---- TEXT PASSAGE
Single by Renato Zero

from the album EroZero
- B-side: "Baratto"
- Released: 1979
- Genre: Ballad
- Length: 4:36
- Label: Zerolandia / RCA
- Songwriters: Piero Pintucci, Franca Evangelisti
- Producer: Piero Pintucci

Renato Zero singles chronology
| "Triangolo" (1978) | "Il carrozzone" (1979) | "Amico" (1980) |

Audio
- "Il carrozzone" on YouTube

= Il carrozzone =

"Il carrozzone" (lit. "The bandwagon") is a 1979 Italian song composed by Piero Pintucci (music) and Franca Evangelisti (lyrics) and performed by Renato Zero. It is the lead single of the album EroZero.
--------
---- DATA BLOCK
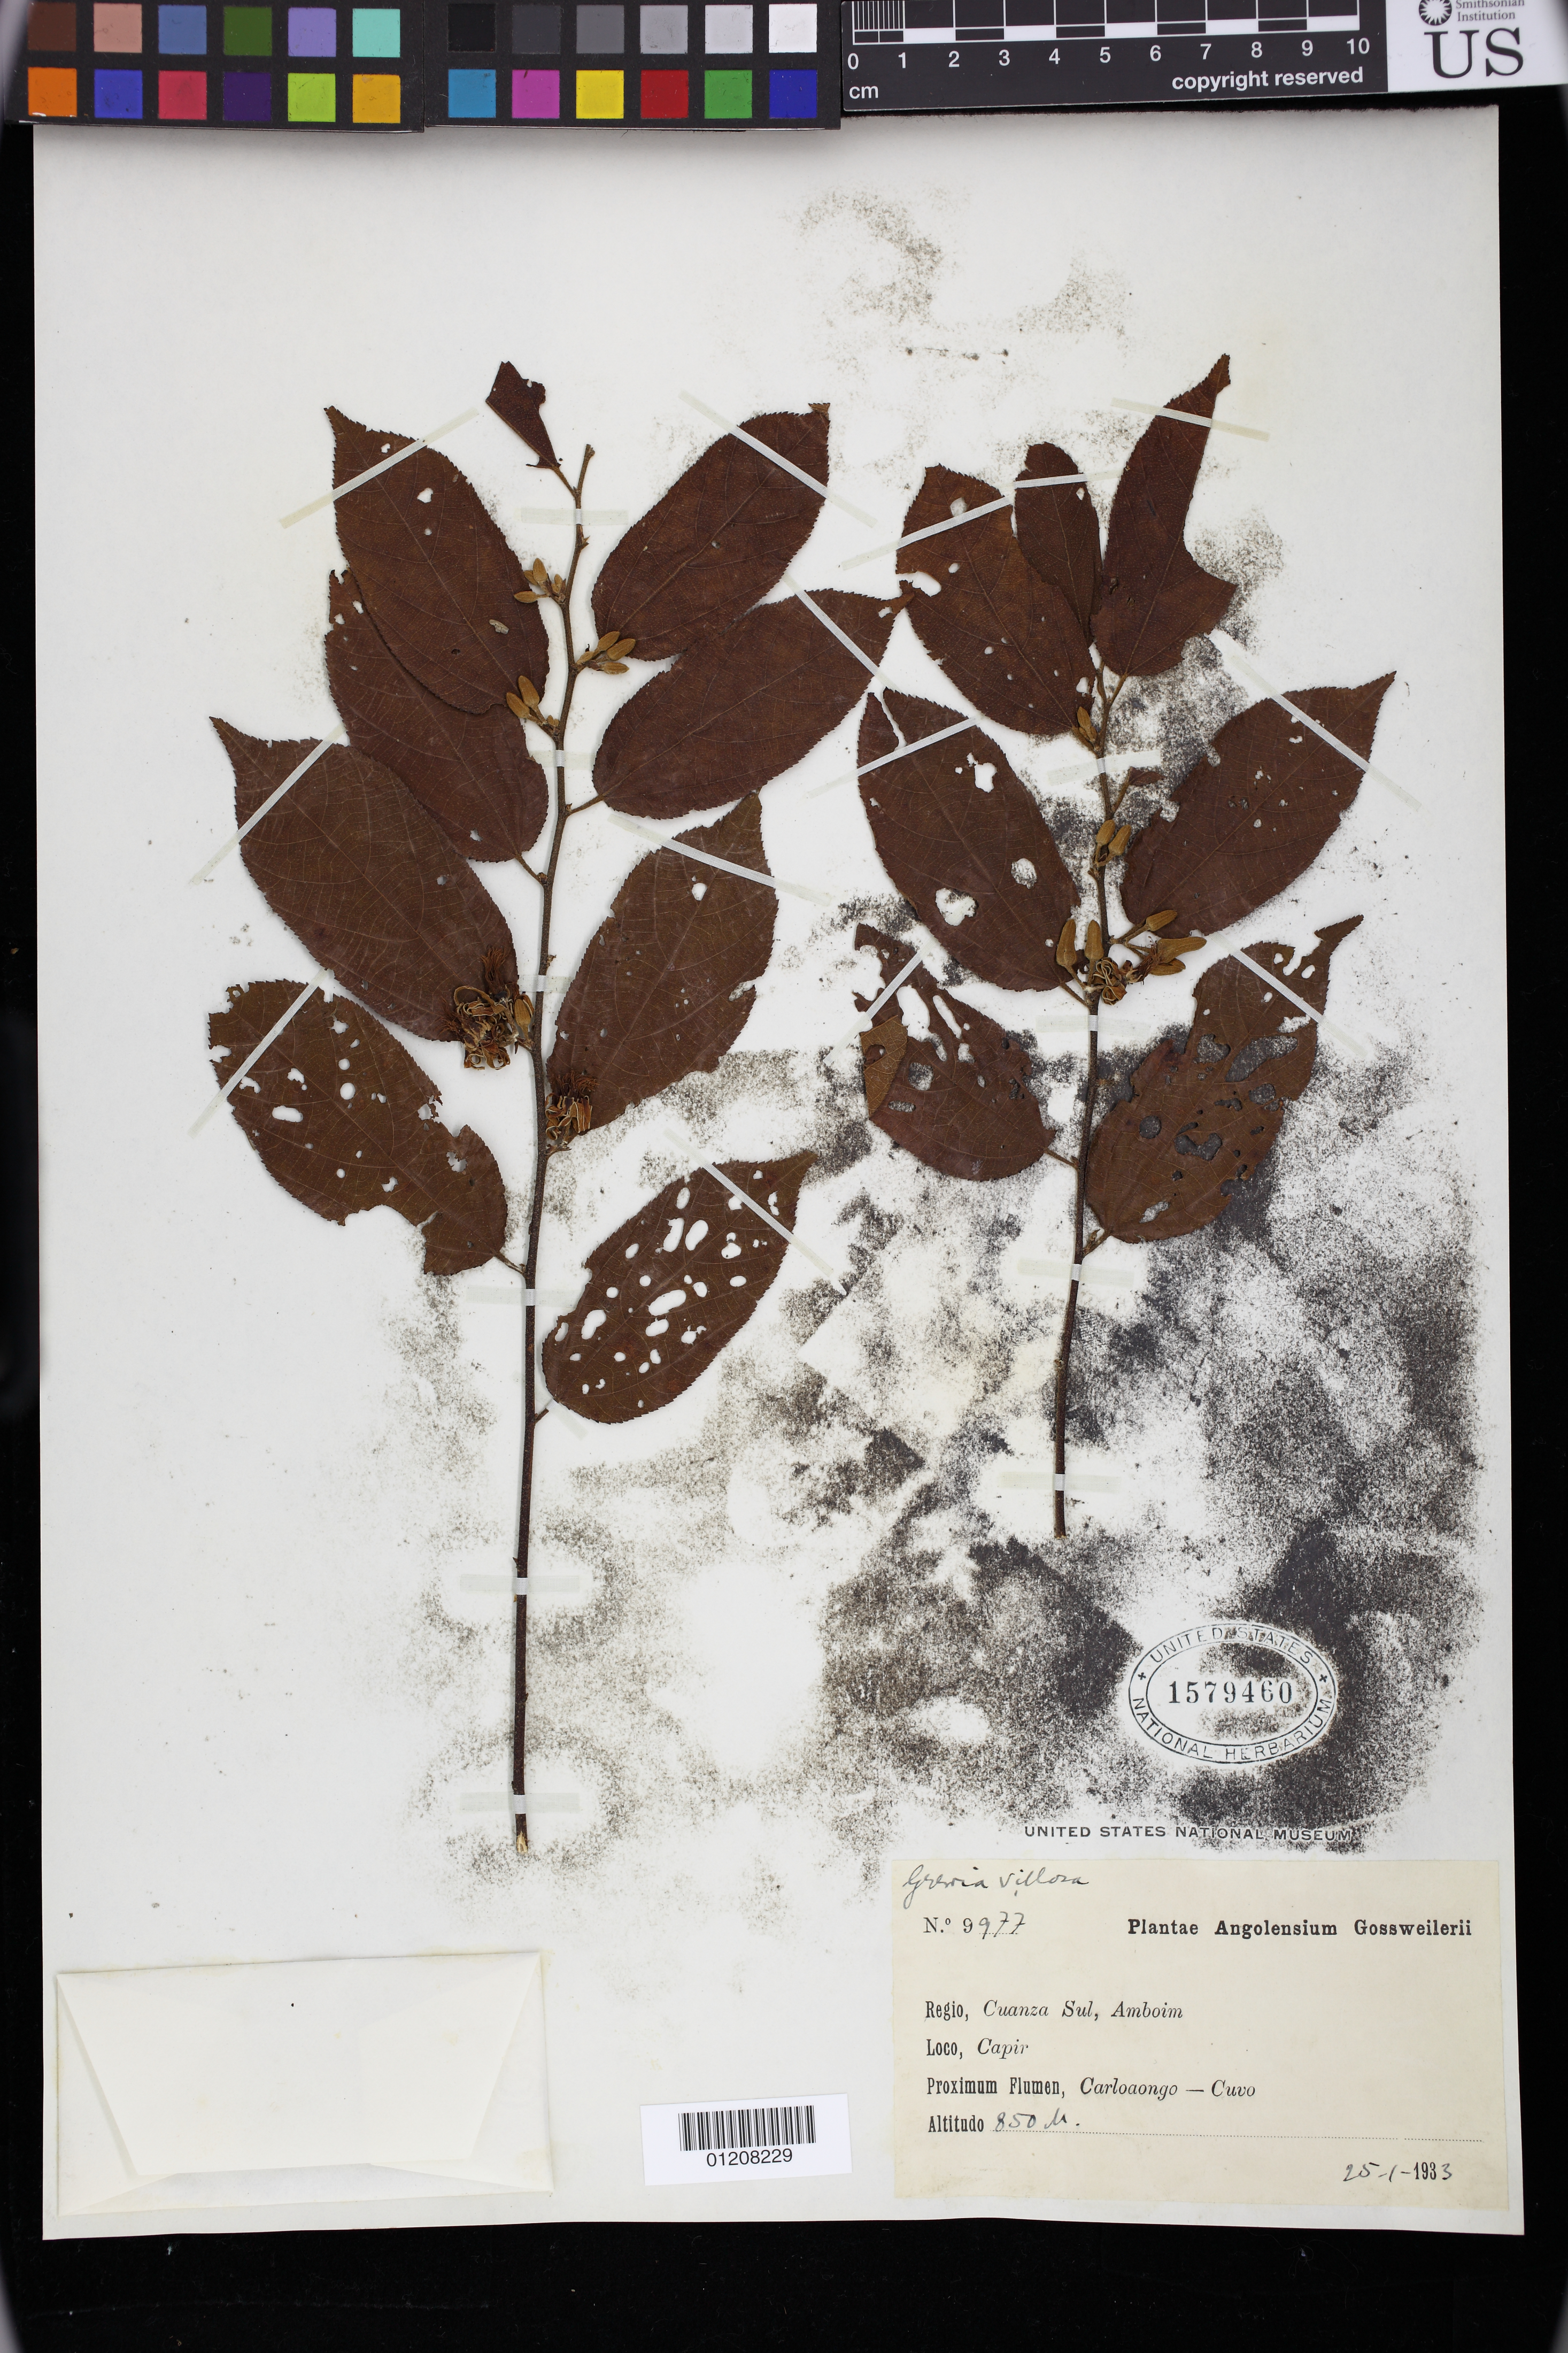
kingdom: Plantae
--------
▶ **EXERCISE PROMPT**: Set down, word for word and in full, the text above about the Renato Zero single "Il carrozzone".

▶ **WRITTEN ANSWER**:
Single by Renato Zero

from the album EroZero
- B-side: "Baratto"
- Released: 1979
- Genre: Ballad
- Length: 4:36
- Label: Zerolandia / RCA
- Songwriters: Piero Pintucci, Franca Evangelisti
- Producer: Piero Pintucci

Renato Zero singles chronology
| "Triangolo" (1978) | "Il carrozzone" (1979) | "Amico" (1980) |

Audio
- "Il carrozzone" on YouTube

= Il carrozzone =

"Il carrozzone" (lit. "The bandwagon") is a 1979 Italian song composed by Piero Pintucci (music) and Franca Evangelisti (lyrics) and performed by Renato Zero. It is the lead single of the album EroZero.